我取出一张小票,它原本夹在兄长留下的国枝旭的取材笔记里。

“日期是案发当天晚上十一点。虽然我不知道他到底是从谁手里拿到这张小票的,但上面清清楚楚地印着收银员你的名字……塚本绘都子。”

绘都子面色发青。我想看她的脸色变得更加惨白,就把那张小票递到她的眼前。

但她的脸不要说发白了,反而变成了粉红色。

然后,她不合时宜地笑了起来,笑得很轻快。

“这就是你说的证据?嗯,我当然记得,国枝先生也把这张小票举到我的面前,说是证据。

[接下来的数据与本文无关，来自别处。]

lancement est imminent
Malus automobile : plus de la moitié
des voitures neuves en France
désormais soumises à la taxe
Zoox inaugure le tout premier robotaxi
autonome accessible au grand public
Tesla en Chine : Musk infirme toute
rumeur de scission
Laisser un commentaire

这种东西,到底能证明什么呢?”

“你还要继续装傻吗?”

“我可没有在装傻。我只是说,这种东西证明不了什么。这不就是一张购物小票吗?说到底,我在那家便利店打工又怎样?对啊,我是在那里打工,那又怎么了?”

绘都子抓过那张小票,把它撕成了碎片。

没错,小票本身根本算不上什么证据,重要的是她的反应。她撕碎了小票,言行中流露出毫不掩饰的疯狂。这正是真凶的样子。

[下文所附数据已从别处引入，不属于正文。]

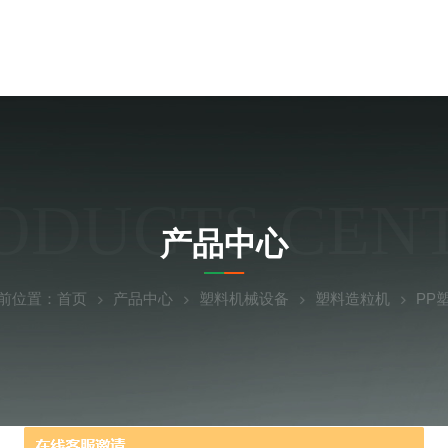
ODUCTS CEN
产品中心
前位置：
首页
产品中心
塑料机械设备
塑料造粒机
PP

“我会写下来的。”我说,“这件事,我会写下来的。我可不会笔下留情。”

“好啊,请吧,请便。”

绘都子丢下这句话,连先前戴的“淑女”面具也一同抛弃,凶神恶煞地站了起来,但她很快又像回过神来一样笑了笑,说:"啊,您难道……”

事到如今,她才认认真真看了我的名片。

“香乃子……女士,请问,您是不是有个博客?”


+

那一夜,樱并木堇联系我,说想退出这个企划。

我决定尊重她的意愿。

“但我绝对不会放弃。不论发生什么,我都要把这件事写成书,然后把它做成畅销书。那是我能做到的唯一可以告慰死者的事。”

没错,让土谷家分崩离析的人不是别人,而是我自己。

既“家里蹲”又啃老的我,在土谷家就是个累赘。大家都小心翼翼地对待我。我有时会听到他们的真心话:“她怎么不干脆消失呢?”尤其是姐姐最不留情,她从来没有掩饰过她的真心。

“有你这么一个妹妹会损害我的名声。现在的我一点儿污点都不能有。你会变成我的致命伤,所以,你干脆就一直在这个房间里躲到死,别出来了。”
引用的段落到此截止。